Collection entries
·····
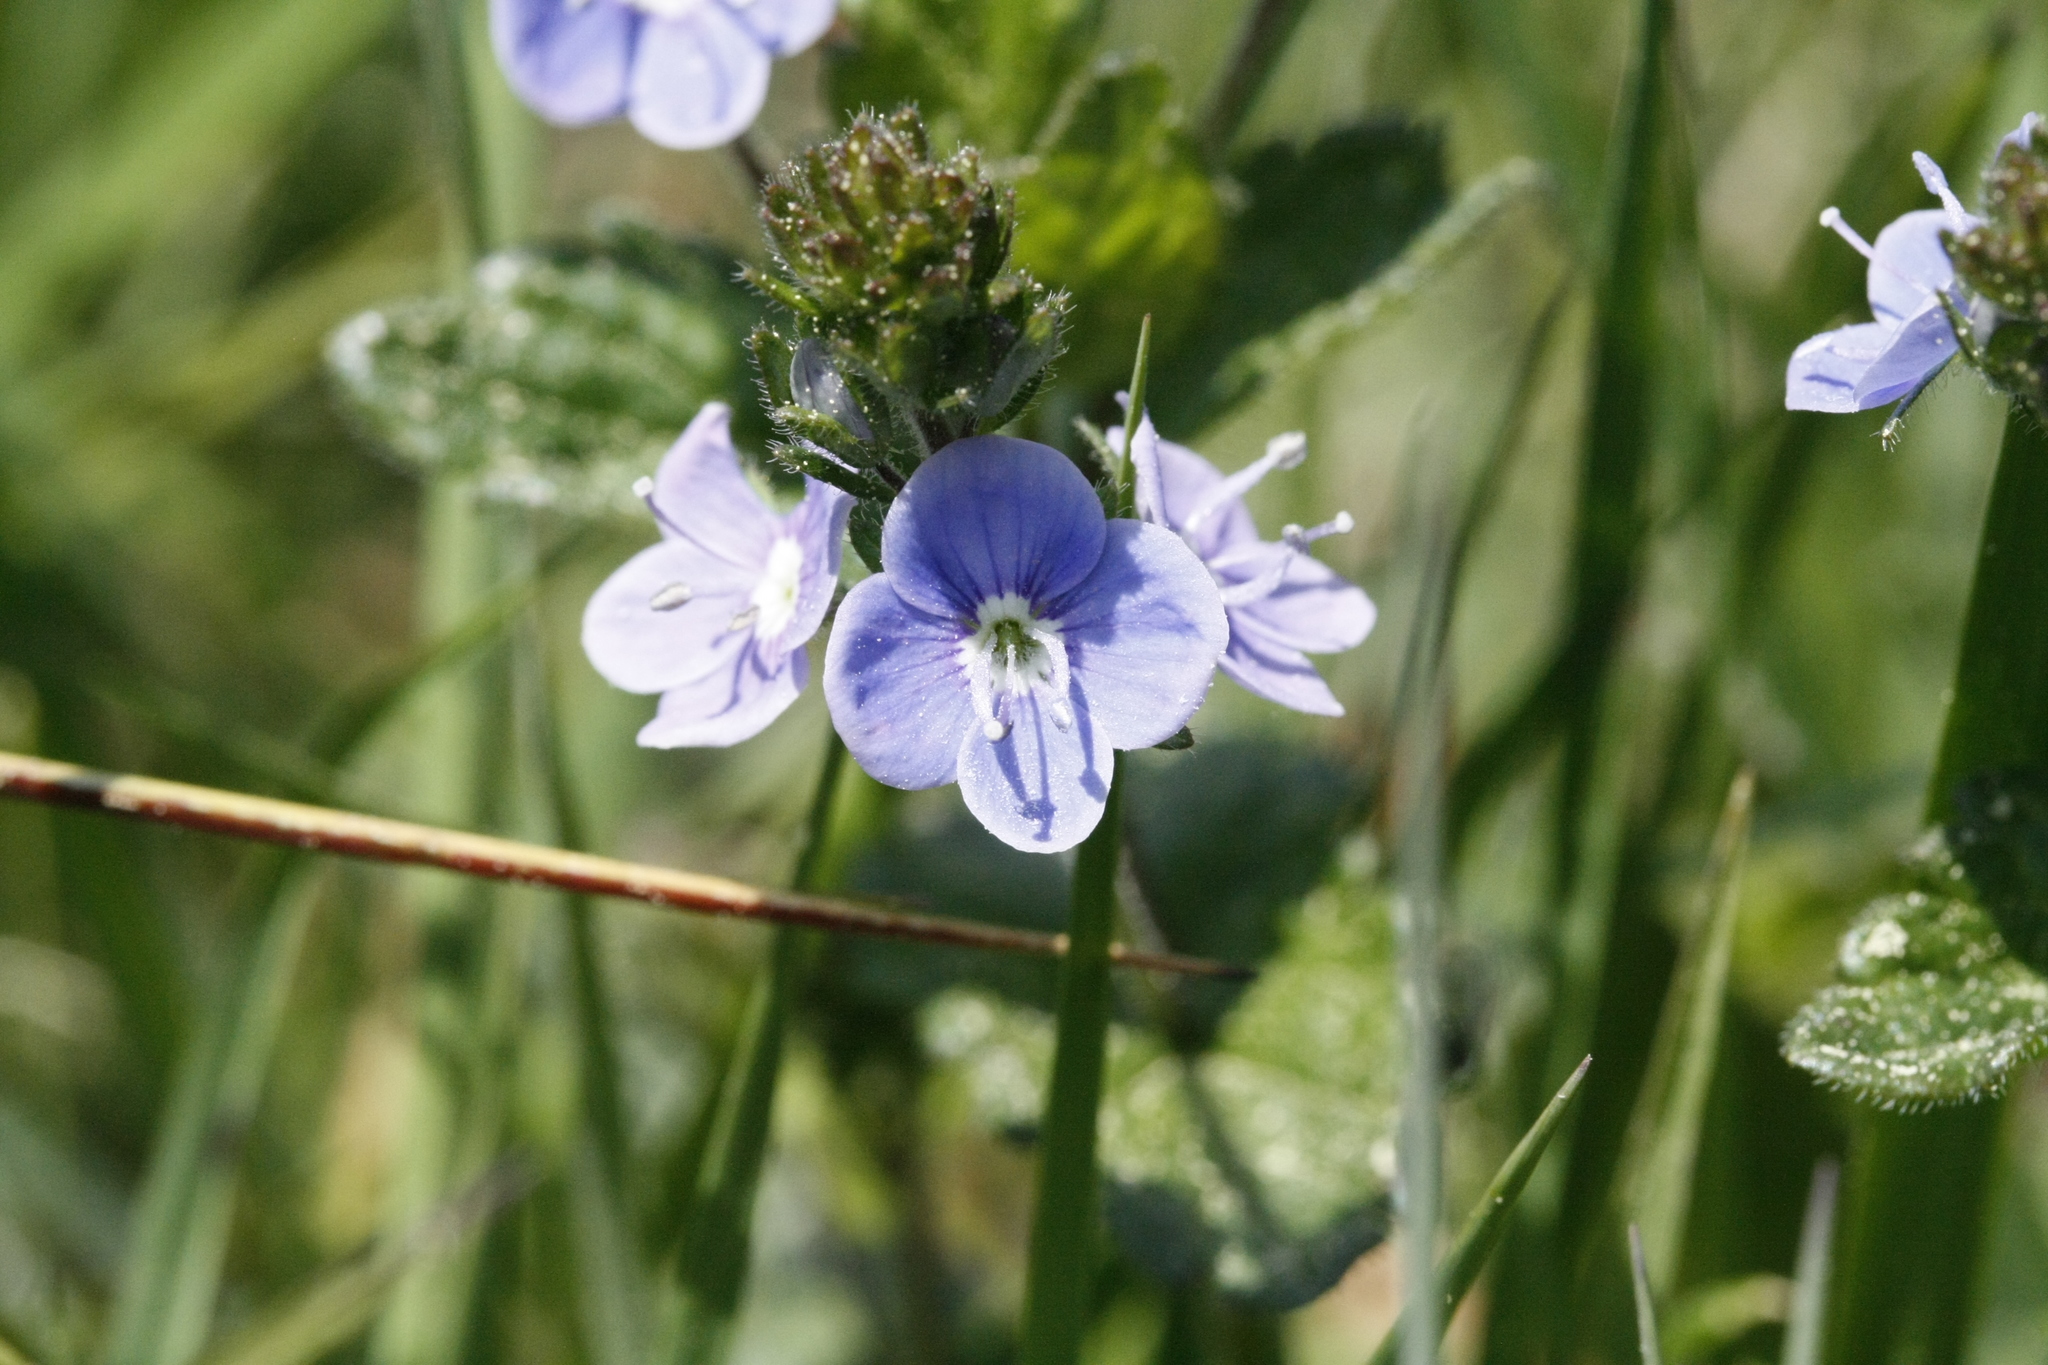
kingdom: Plantae
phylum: Tracheophyta
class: Magnoliopsida
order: Lamiales
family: Plantaginaceae
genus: Veronica
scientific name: Veronica chamaedrys
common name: Germander speedwell
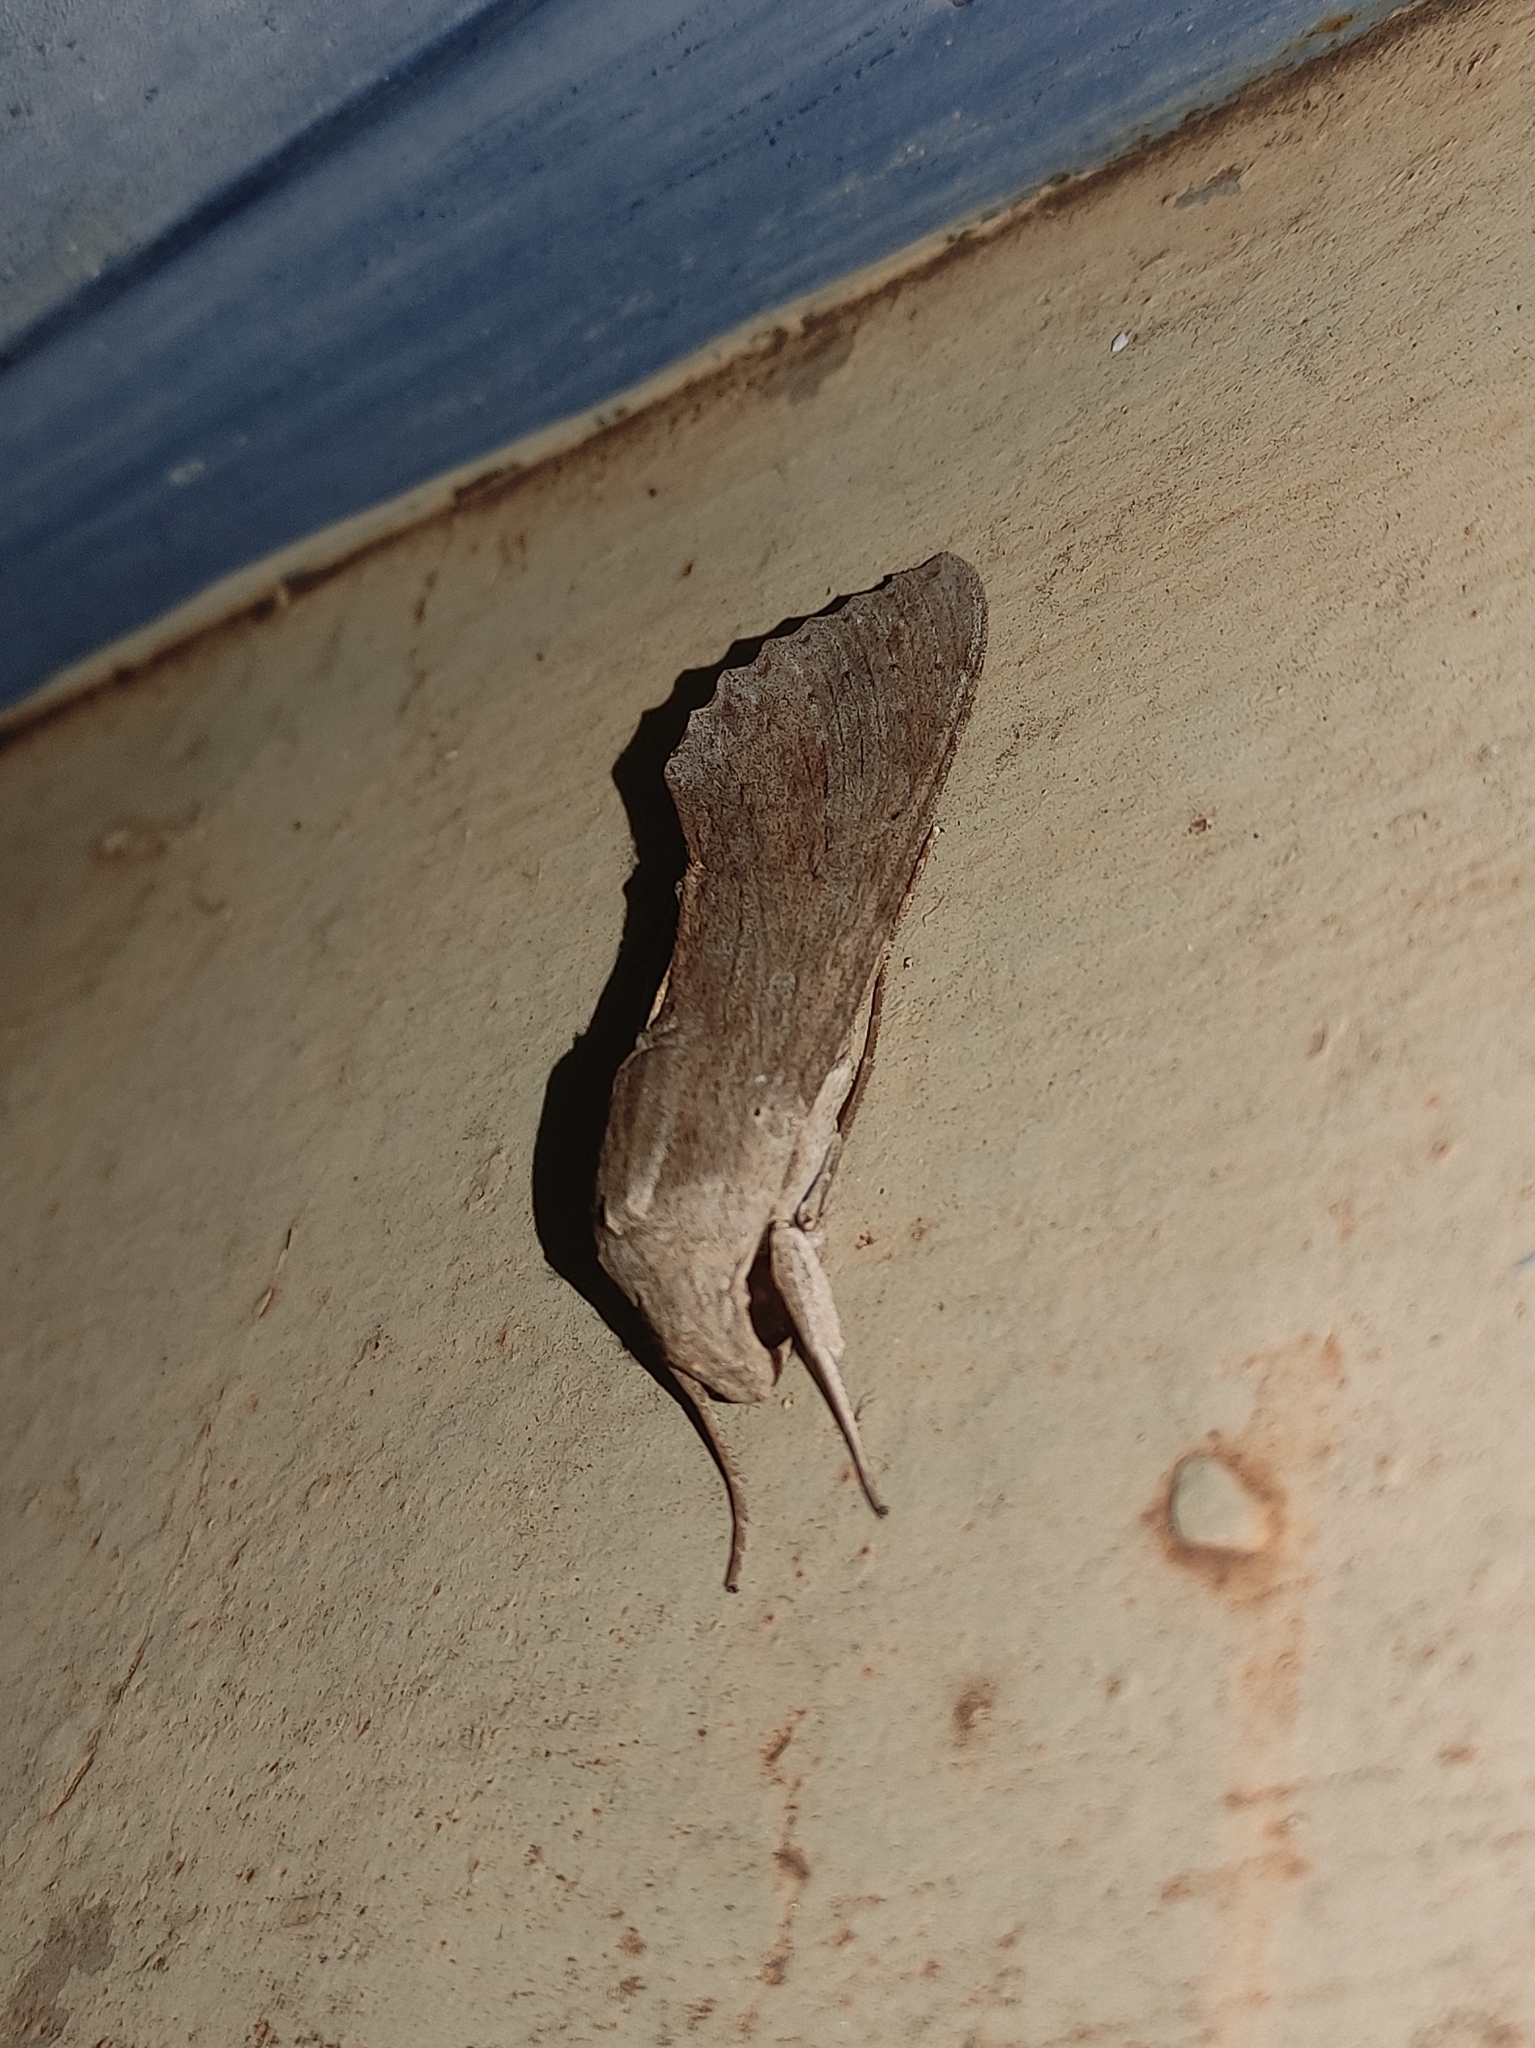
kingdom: Animalia
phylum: Arthropoda
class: Insecta
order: Lepidoptera
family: Sphingidae
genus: Erinnyis
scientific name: Erinnyis ello
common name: Ello sphinx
·····
*Exercise brief*.
Edit the lines starting with the one that contains "family: Plantaginaceae" and going on through the last line, changing "common name" to "everyday name" and keeping everything else the same. Leave the pictures out of your answer.

*Task answer*.
family: Plantaginaceae
genus: Veronica
scientific name: Veronica chamaedrys
everyday name: Germander speedwell
kingdom: Animalia
phylum: Arthropoda
class: Insecta
order: Lepidoptera
family: Sphingidae
genus: Erinnyis
scientific name: Erinnyis ello
everyday name: Ello sphinx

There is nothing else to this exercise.